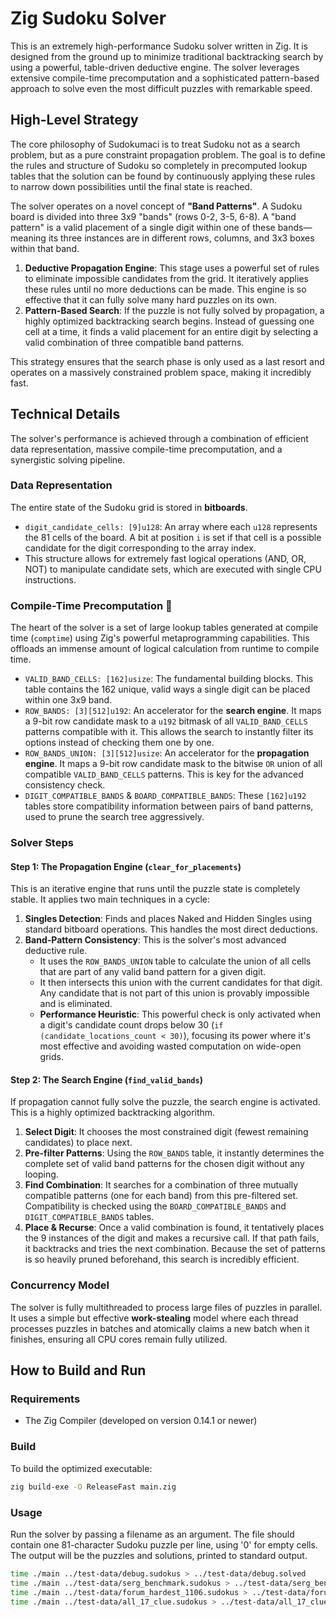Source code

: # Zig Sudoku Solver

This is an extremely high-performance Sudoku solver written in Zig. It is designed from the ground up to minimize traditional backtracking search by using a powerful, table-driven deductive engine. The solver leverages extensive compile-time precomputation and a sophisticated pattern-based approach to solve even the most difficult puzzles with remarkable speed.

## High-Level Strategy

The core philosophy of Sudokumaci is to treat Sudoku not as a search problem, but as a pure constraint propagation problem. The goal is to define the rules and structure of Sudoku so completely in precomputed lookup tables that the solution can be found by continuously applying these rules to narrow down possibilities until the final state is reached.

The solver operates on a novel concept of **"Band Patterns"**. A Sudoku board is divided into three 3x9 "bands" (rows 0-2, 3-5, 6-8). A "band pattern" is a valid placement of a single digit within one of these bands—meaning its three instances are in different rows, columns, and 3x3 boxes within that band.

1.  **Deductive Propagation Engine**: This stage uses a powerful set of rules to eliminate impossible candidates from the grid. It iteratively applies these rules until no more deductions can be made. This engine is so effective that it can fully solve many hard puzzles on its own.
2.  **Pattern-Based Search**: If the puzzle is not fully solved by propagation, a highly optimized backtracking search begins. Instead of guessing one cell at a time, it finds a valid placement for an entire digit by selecting a valid combination of three compatible band patterns.

This strategy ensures that the search phase is only used as a last resort and operates on a massively constrained problem space, making it incredibly fast.

## Technical Details

The solver's performance is achieved through a combination of efficient data representation, massive compile-time precomputation, and a synergistic solving pipeline.

### Data Representation

The entire state of the Sudoku grid is stored in **bitboards**.

- `digit_candidate_cells: [9]u128`: An array where each `u128` represents the 81 cells of the board. A bit at position `i` is set if that cell is a possible candidate for the digit corresponding to the array index.
- This structure allows for extremely fast logical operations (AND, OR, NOT) to manipulate candidate sets, which are executed with single CPU instructions.

### Compile-Time Precomputation 🧠

The heart of the solver is a set of large lookup tables generated at compile time (`comptime`) using Zig's powerful metaprogramming capabilities. This offloads an immense amount of logical calculation from runtime to compile time.

- `VALID_BAND_CELLS: [162]usize`: The fundamental building blocks. This table contains the 162 unique, valid ways a single digit can be placed within one 3x9 band.
- `ROW_BANDS: [3][512]u192`: An accelerator for the **search engine**. It maps a 9-bit row candidate mask to a `u192` bitmask of all `VALID_BAND_CELLS` patterns compatible with it. This allows the search to instantly filter its options instead of checking them one by one.
- `ROW_BANDS_UNION: [3][512]usize`: An accelerator for the **propagation engine**. It maps a 9-bit row candidate mask to the bitwise `OR` union of all compatible `VALID_BAND_CELLS` patterns. This is key for the advanced consistency check.
- `DIGIT_COMPATIBLE_BANDS` & `BOARD_COMPATIBLE_BANDS`: These `[162]u192` tables store compatibility information between pairs of band patterns, used to prune the search tree aggressively.

### Solver Steps

#### **Step 1: The Propagation Engine (`clear_for_placements`)**

This is an iterative engine that runs until the puzzle state is completely stable. It applies two main techniques in a cycle:

1.  **Singles Detection**: Finds and places Naked and Hidden Singles using standard bitboard operations. This handles the most direct deductions.
2.  **Band-Pattern Consistency**: This is the solver's most advanced deductive rule.
    - It uses the `ROW_BANDS_UNION` table to calculate the union of all cells that are part of any valid band pattern for a given digit.
    - It then intersects this union with the current candidates for that digit. Any candidate that is not part of this union is provably impossible and is eliminated.
    - **Performance Heuristic**: This powerful check is only activated when a digit's candidate count drops below 30 (`if (candidate_locations_count < 30)`), focusing its power where it's most effective and avoiding wasted computation on wide-open grids.

#### **Step 2: The Search Engine (`find_valid_bands`)**

If propagation cannot fully solve the puzzle, the search engine is activated. This is a highly optimized backtracking algorithm.

1.  **Select Digit**: It chooses the most constrained digit (fewest remaining candidates) to place next.
2.  **Pre-filter Patterns**: Using the `ROW_BANDS` table, it instantly determines the complete set of valid band patterns for the chosen digit without any looping.
3.  **Find Combination**: It searches for a combination of three mutually compatible patterns (one for each band) from this pre-filtered set. Compatibility is checked using the `BOARD_COMPATIBLE_BANDS` and `DIGIT_COMPATIBLE_BANDS` tables.
4.  **Place & Recurse**: Once a valid combination is found, it tentatively places the 9 instances of the digit and makes a recursive call. If that path fails, it backtracks and tries the next combination. Because the set of patterns is so heavily pruned beforehand, this search is incredibly efficient.

### Concurrency Model

The solver is fully multithreaded to process large files of puzzles in parallel. It uses a simple but effective **work-stealing** model where each thread processes puzzles in batches and atomically claims a new batch when it finishes, ensuring all CPU cores remain fully utilized.

## How to Build and Run

### Requirements
- The Zig Compiler (developed on version 0.14.1 or newer)

### Build

To build the optimized executable:

```sh
zig build-exe -O ReleaseFast main.zig
```

### Usage

Run the solver by passing a filename as an argument. The file should contain one 81-character Sudoku puzzle per line, using '0' for empty cells. The output will be the puzzles and solutions, printed to standard output.

```sh
time ./main ../test-data/debug.sudokus > ../test-data/debug.solved
time ./main ../test-data/serg_benchmark.sudokus > ../test-data/serg_benchmark.solved
time ./main ../test-data/forum_hardest_1106.sudokus > ../test-data/forum_hardest_1106.solved
time ./main ../test-data/all_17_clue.sudokus > ../test-data/all_17_clue.solved
```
● ● ● ●
» **Brief**
All lines from the beginning of the material through the line that holds "compatible band patterns.", both included, should be returned exactly; please omit any pictures and add no other lines.

» **Solution to the exercise**
Source code

: # Zig Sudoku Solver

This is an extremely high-performance Sudoku solver written in Zig. It is designed from the ground up to minimize traditional backtracking search by using a powerful, table-driven deductive engine. The solver leverages extensive compile-time precomputation and a sophisticated pattern-based approach to solve even the most difficult puzzles with remarkable speed.

## High-Level Strategy

The core philosophy of Sudokumaci is to treat Sudoku not as a search problem, but as a pure constraint propagation problem. The goal is to define the rules and structure of Sudoku so completely in precomputed lookup tables that the solution can be found by continuously applying these rules to narrow down possibilities until the final state is reached.

The solver operates on a novel concept of **"Band Patterns"**. A Sudoku board is divided into three 3x9 "bands" (rows 0-2, 3-5, 6-8). A "band pattern" is a valid placement of a single digit within one of these bands—meaning its three instances are in different rows, columns, and 3x3 boxes within that band.

1.  **Deductive Propagation Engine**: This stage uses a powerful set of rules to eliminate impossible candidates from the grid. It iteratively applies these rules until no more deductions can be made. This engine is so effective that it can fully solve many hard puzzles on its own.
2.  **Pattern-Based Search**: If the puzzle is not fully solved by propagation, a highly optimized backtracking search begins. Instead of guessing one cell at a time, it finds a valid placement for an entire digit by selecting a valid combination of three compatible band patterns.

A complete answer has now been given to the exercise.